Input data:
========
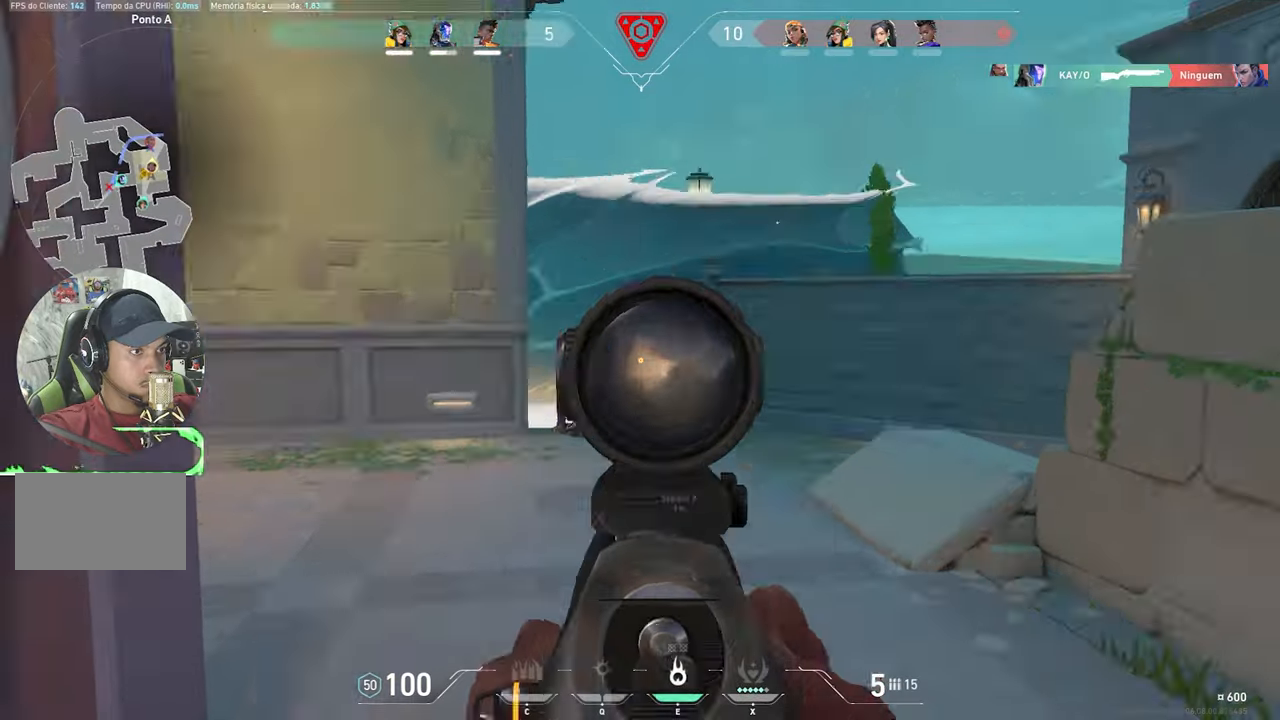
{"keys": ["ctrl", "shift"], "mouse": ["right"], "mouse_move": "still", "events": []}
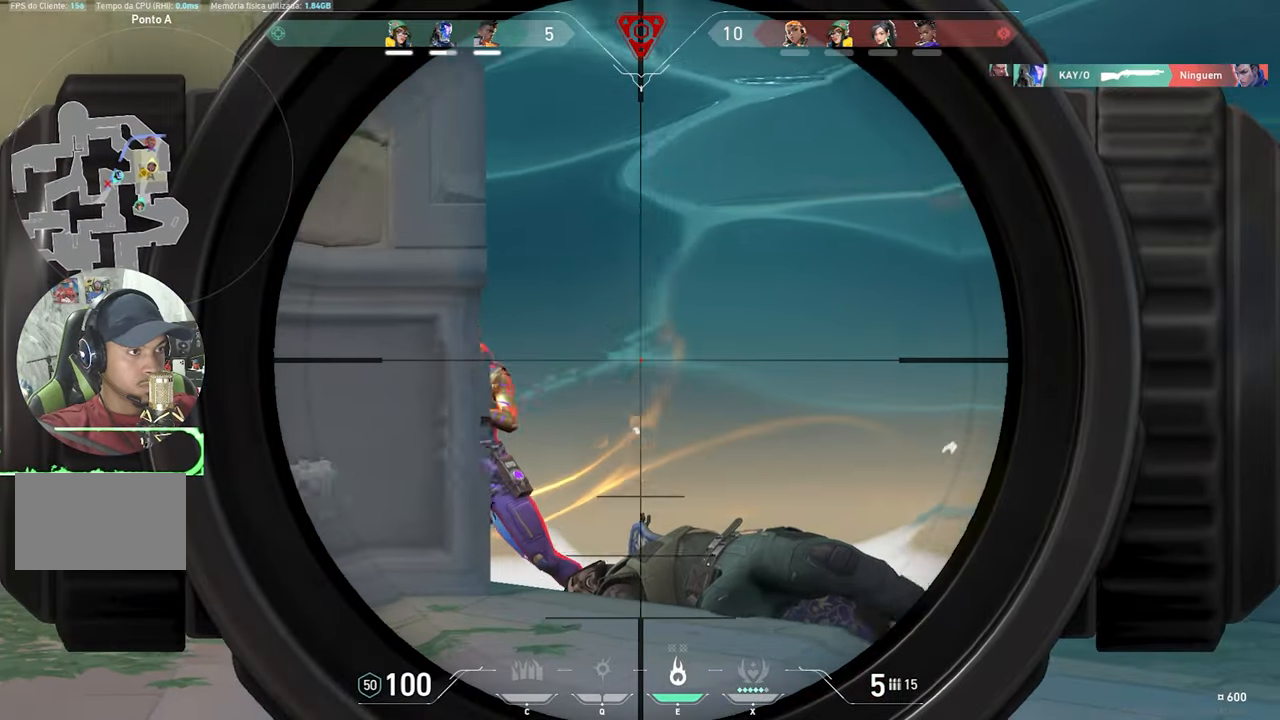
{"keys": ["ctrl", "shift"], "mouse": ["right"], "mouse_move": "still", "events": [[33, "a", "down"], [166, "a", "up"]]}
========
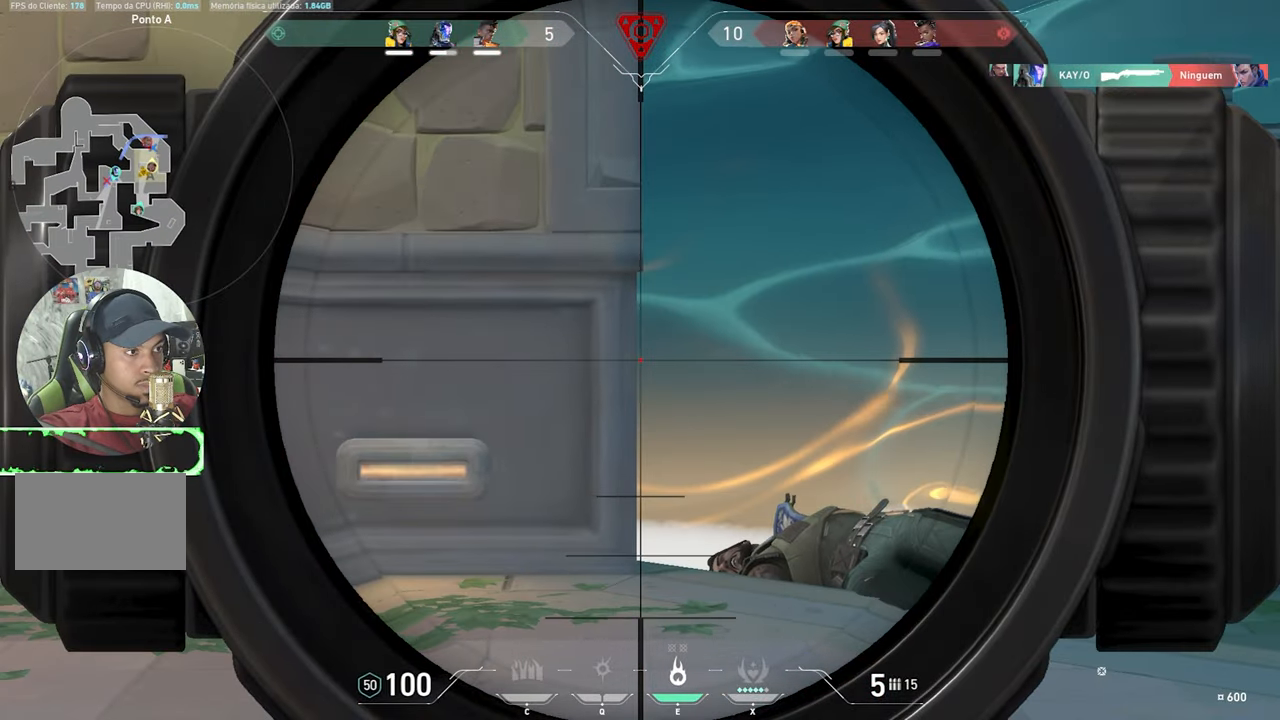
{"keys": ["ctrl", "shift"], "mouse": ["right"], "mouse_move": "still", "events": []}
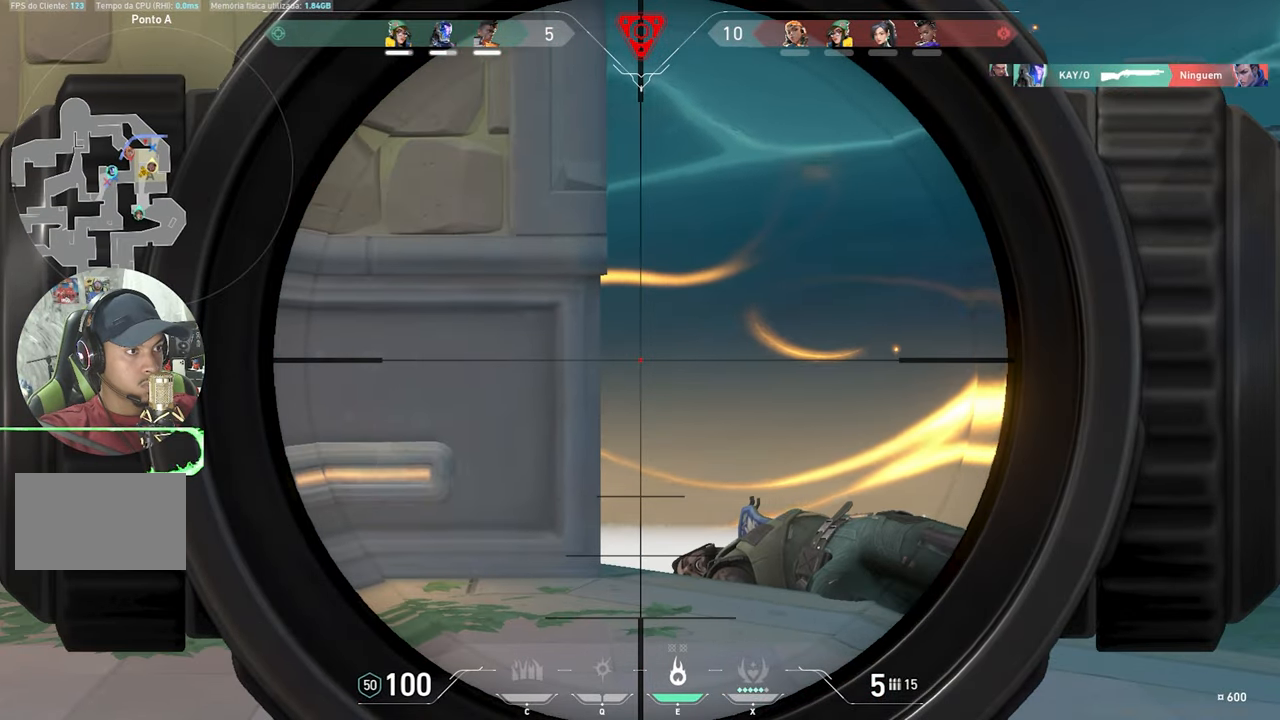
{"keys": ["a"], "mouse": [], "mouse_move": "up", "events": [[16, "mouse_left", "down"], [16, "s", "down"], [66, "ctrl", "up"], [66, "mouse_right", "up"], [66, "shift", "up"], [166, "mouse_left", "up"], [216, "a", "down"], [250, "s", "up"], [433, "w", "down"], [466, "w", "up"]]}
========
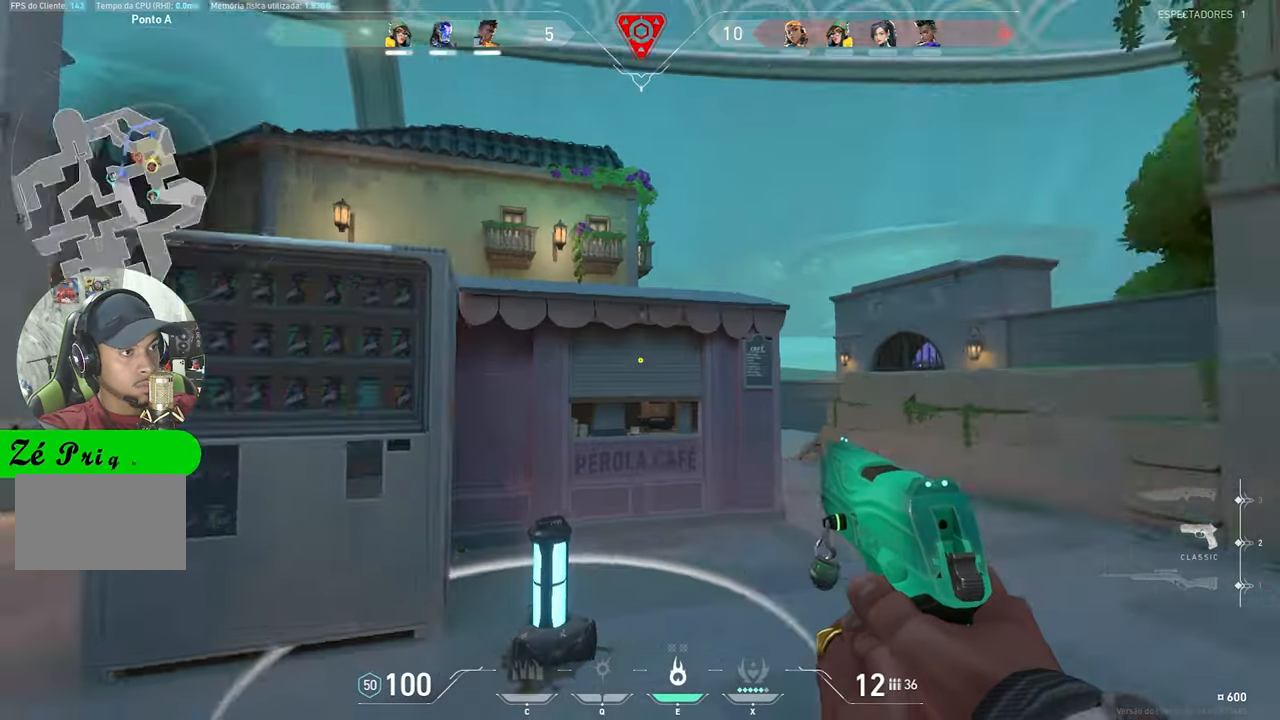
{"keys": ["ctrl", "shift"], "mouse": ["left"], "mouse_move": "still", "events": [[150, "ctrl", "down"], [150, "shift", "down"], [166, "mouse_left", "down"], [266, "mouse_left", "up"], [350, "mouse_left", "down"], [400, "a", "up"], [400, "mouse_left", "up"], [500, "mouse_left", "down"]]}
========
What to work on:
Gather all lines with the string "down" from the data.

Problem solution:
{"keys": ["ctrl", "shift"], "mouse": ["right"], "mouse_move": "still", "events": [[33, "a", "down"], [166, "a", "up"]]}
{"keys": ["a"], "mouse": [], "mouse_move": "up", "events": [[16, "mouse_left", "down"], [16, "s", "down"], [66, "ctrl", "up"], [66, "mouse_right", "up"], [66, "shift", "up"], [166, "mouse_left", "up"], [216, "a", "down"], [250, "s", "up"], [433, "w", "down"], [466, "w", "up"]]}
{"keys": ["ctrl", "shift"], "mouse": ["left"], "mouse_move": "still", "events": [[150, "ctrl", "down"], [150, "shift", "down"], [166, "mouse_left", "down"], [266, "mouse_left", "up"], [350, "mouse_left", "down"], [400, "a", "up"], [400, "mouse_left", "up"], [500, "mouse_left", "down"]]}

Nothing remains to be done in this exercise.